> _Trecho para leitura_
****

As coisas que possuímos não são nossas. Deus deu-no-las para que as cultivemos e quer que as tornemos frutuosas e úteis. […] Prescindi sempre, portanto, de uma parte dos vossos meios e dai-a aos pobres de bom coração. […] É verdade que Deus vo-lo devolverá, não só no outro mundo, mas também já neste, porque não há coisa que mais nos faça prosperar do que a esmola; mas, enquanto esperais que Deus vo-lo torne, estareis já mais pobres com aquilo que destes, e como é santo e rico o empobrecimento que advém de se ter dado esmola!

Amai os pobres e a pobreza, porque por este amor tornar-vos-eis verdadeiramente pobres, tal como está dito nas Escrituras: tornamo-nos aquilo que amamos (cf Os 9,10). O amor torna os amantes iguais: «Quem é fraco, sem que eu o seja também?», pergunta São Paulo (2Cor 11,29). Poderia ter perguntado: «Quem é pobre, sem que eu o seja também?», porque o amor tornava-o igual àqueles a quem amava. Portanto, se amais os pobres, sereis verdadeiramente participantes na sua pobreza, e pobres como eles. Assim, se amais os pobres, ide com frequência para o meio deles: tende prazer em os receber em vossas casas e em visitá-los; conversai de bom grado com eles, ficai felizes por eles se aproximarem de vós na igreja, na rua ou em qualquer outro local. Sede pobres de língua para com eles, falando-lhes como a amigos, mas sede ricos de mãos, largamente lhes dando dos vossos bens, pois os tendes em muito maior abundância.

Quereis fazer ainda mais? Tornai-vos servos dos pobres; ide servi-los […] com as vossas próprias mãos […] e a expensas vossas. Maior triunfo há neste serviço do que na realeza.

****

> _Dados para análise_
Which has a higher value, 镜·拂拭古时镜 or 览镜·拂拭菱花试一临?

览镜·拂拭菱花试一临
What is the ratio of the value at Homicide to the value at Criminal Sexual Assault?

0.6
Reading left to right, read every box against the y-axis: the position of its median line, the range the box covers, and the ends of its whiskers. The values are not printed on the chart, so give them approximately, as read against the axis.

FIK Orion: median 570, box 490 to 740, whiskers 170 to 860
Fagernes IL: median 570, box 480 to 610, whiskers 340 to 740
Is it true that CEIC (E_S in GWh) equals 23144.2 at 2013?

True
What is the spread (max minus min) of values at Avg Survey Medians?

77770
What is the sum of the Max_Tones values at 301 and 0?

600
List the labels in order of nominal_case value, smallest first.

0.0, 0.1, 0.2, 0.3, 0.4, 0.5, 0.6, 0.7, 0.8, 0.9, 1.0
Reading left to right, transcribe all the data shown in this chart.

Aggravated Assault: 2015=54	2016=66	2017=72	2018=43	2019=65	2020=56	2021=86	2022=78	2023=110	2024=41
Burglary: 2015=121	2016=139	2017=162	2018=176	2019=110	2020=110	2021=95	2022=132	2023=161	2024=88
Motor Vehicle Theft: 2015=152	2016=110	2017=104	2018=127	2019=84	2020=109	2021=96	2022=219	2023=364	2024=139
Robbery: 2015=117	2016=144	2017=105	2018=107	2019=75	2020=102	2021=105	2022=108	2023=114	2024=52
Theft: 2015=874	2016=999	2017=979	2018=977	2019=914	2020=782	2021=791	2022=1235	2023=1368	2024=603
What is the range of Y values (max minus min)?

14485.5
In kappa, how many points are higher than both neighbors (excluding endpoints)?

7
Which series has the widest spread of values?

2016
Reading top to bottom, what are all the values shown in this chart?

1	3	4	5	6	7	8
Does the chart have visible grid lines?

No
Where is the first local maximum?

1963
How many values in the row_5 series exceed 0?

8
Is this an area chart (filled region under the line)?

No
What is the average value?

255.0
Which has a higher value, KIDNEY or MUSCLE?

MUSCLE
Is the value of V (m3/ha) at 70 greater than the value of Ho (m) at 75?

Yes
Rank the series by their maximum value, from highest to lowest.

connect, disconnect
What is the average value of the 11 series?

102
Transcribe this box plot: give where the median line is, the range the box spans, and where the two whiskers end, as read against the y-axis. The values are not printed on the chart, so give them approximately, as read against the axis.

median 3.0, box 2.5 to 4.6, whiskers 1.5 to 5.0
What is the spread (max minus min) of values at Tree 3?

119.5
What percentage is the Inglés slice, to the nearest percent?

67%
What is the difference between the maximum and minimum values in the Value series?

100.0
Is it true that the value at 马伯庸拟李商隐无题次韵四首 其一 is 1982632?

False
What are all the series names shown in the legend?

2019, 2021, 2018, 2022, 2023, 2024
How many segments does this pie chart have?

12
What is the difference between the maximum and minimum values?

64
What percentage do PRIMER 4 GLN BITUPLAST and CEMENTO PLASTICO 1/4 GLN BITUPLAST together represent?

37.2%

****

> _Sua tarefa_
Para cada afirmação abaixo, indique se concorda com o trecho sobre a esmola e os pobres. Responda sim ou não e cite as palavras decisivas do trecho.
1. Segundo o trecho, Deus retribui a esmola apenas no outro mundo.
2. O trecho afirma que quem ama os pobres se torna pobre como eles.
3. O trecho recomenda ser rico de língua e pobre de mãos para com os pobres.

> _Resposta_
1. Não: "não só no outro mundo, mas também já neste"
2. Sim: "se amais os pobres, sereis verdadeiramente participantes na sua pobreza, e pobres como eles"
3. Não: "Sede pobres de língua para com eles, falando-lhes como a amigos, mas sede ricos de mãos"